AIM OF THE EXERCISE:
Whenever a line of the listing contains the string "Sequence", return that line.

INFORMATION SUPPLIED:
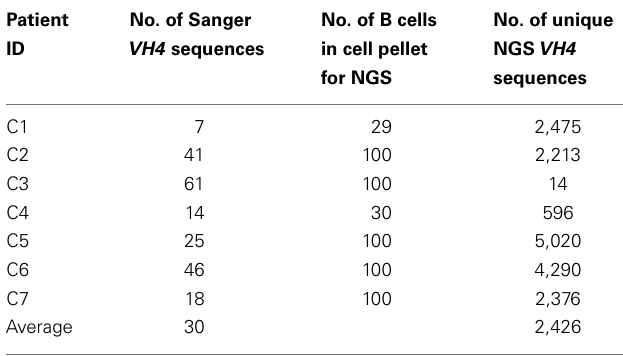
Table 2 | Sequence database size summary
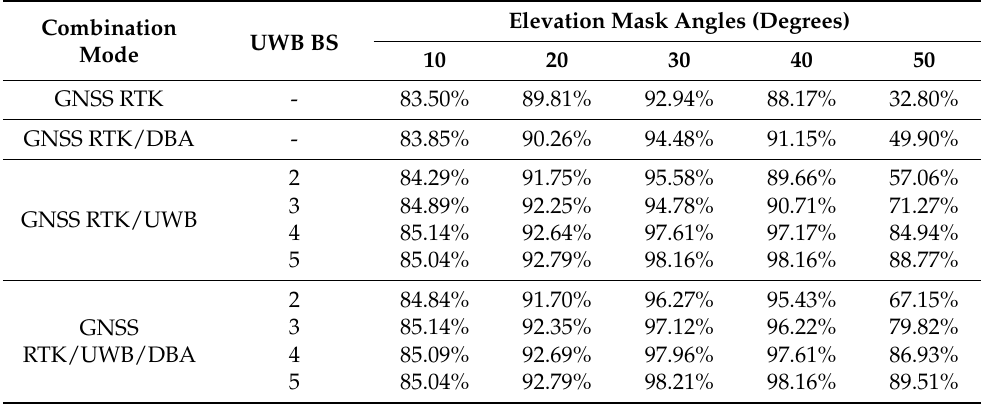
Figure 9. Sequence of the PDOP values of the GNSS RTK/UWB/DBA fusion positioning model at various elevation mask angles in the dynamic cart environment. The elevation mask angles were as follows: ( a ) 10 degrees; ( b ) 20 degrees; ( c ) 30 degrees; ( d ) 40 degrees; ( e ) 50 degrees. Table 7. The ambiguity resolution success rate of the GNSS RTK/UWB/DBA fusion positioning model at various elevation mask angles in the dynamic cart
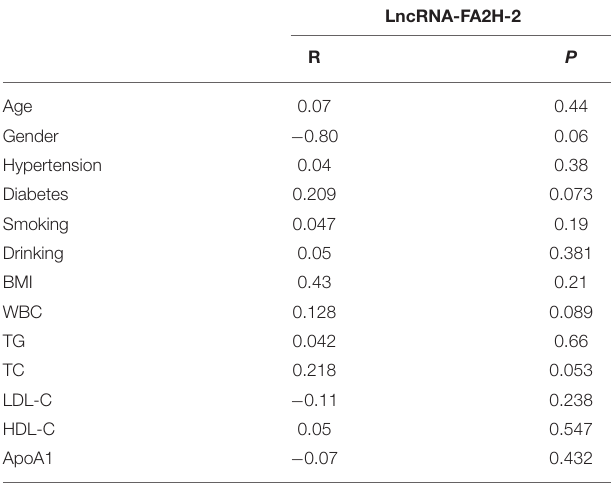
TABLE 7 | Correlation analysis of LncRNA-FA2H-2 and clinical characteristics.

EXERCISE OUTPUT:
Table 2 | Sequence database size summary
Figure 9. Sequence of the PDOP values of the GNSS RTK/UWB/DBA fusion positioning model at various elevation mask angles in the dynamic cart environment. The elevation mask angles were as follows: ( a ) 10 degrees; ( b ) 20 degrees; ( c ) 30 degrees; ( d ) 40 degrees; ( e ) 50 degrees. Table 7. The ambiguity resolution success rate of the GNSS RTK/UWB/DBA fusion positioning model at various elevation mask angles in the dynamic cart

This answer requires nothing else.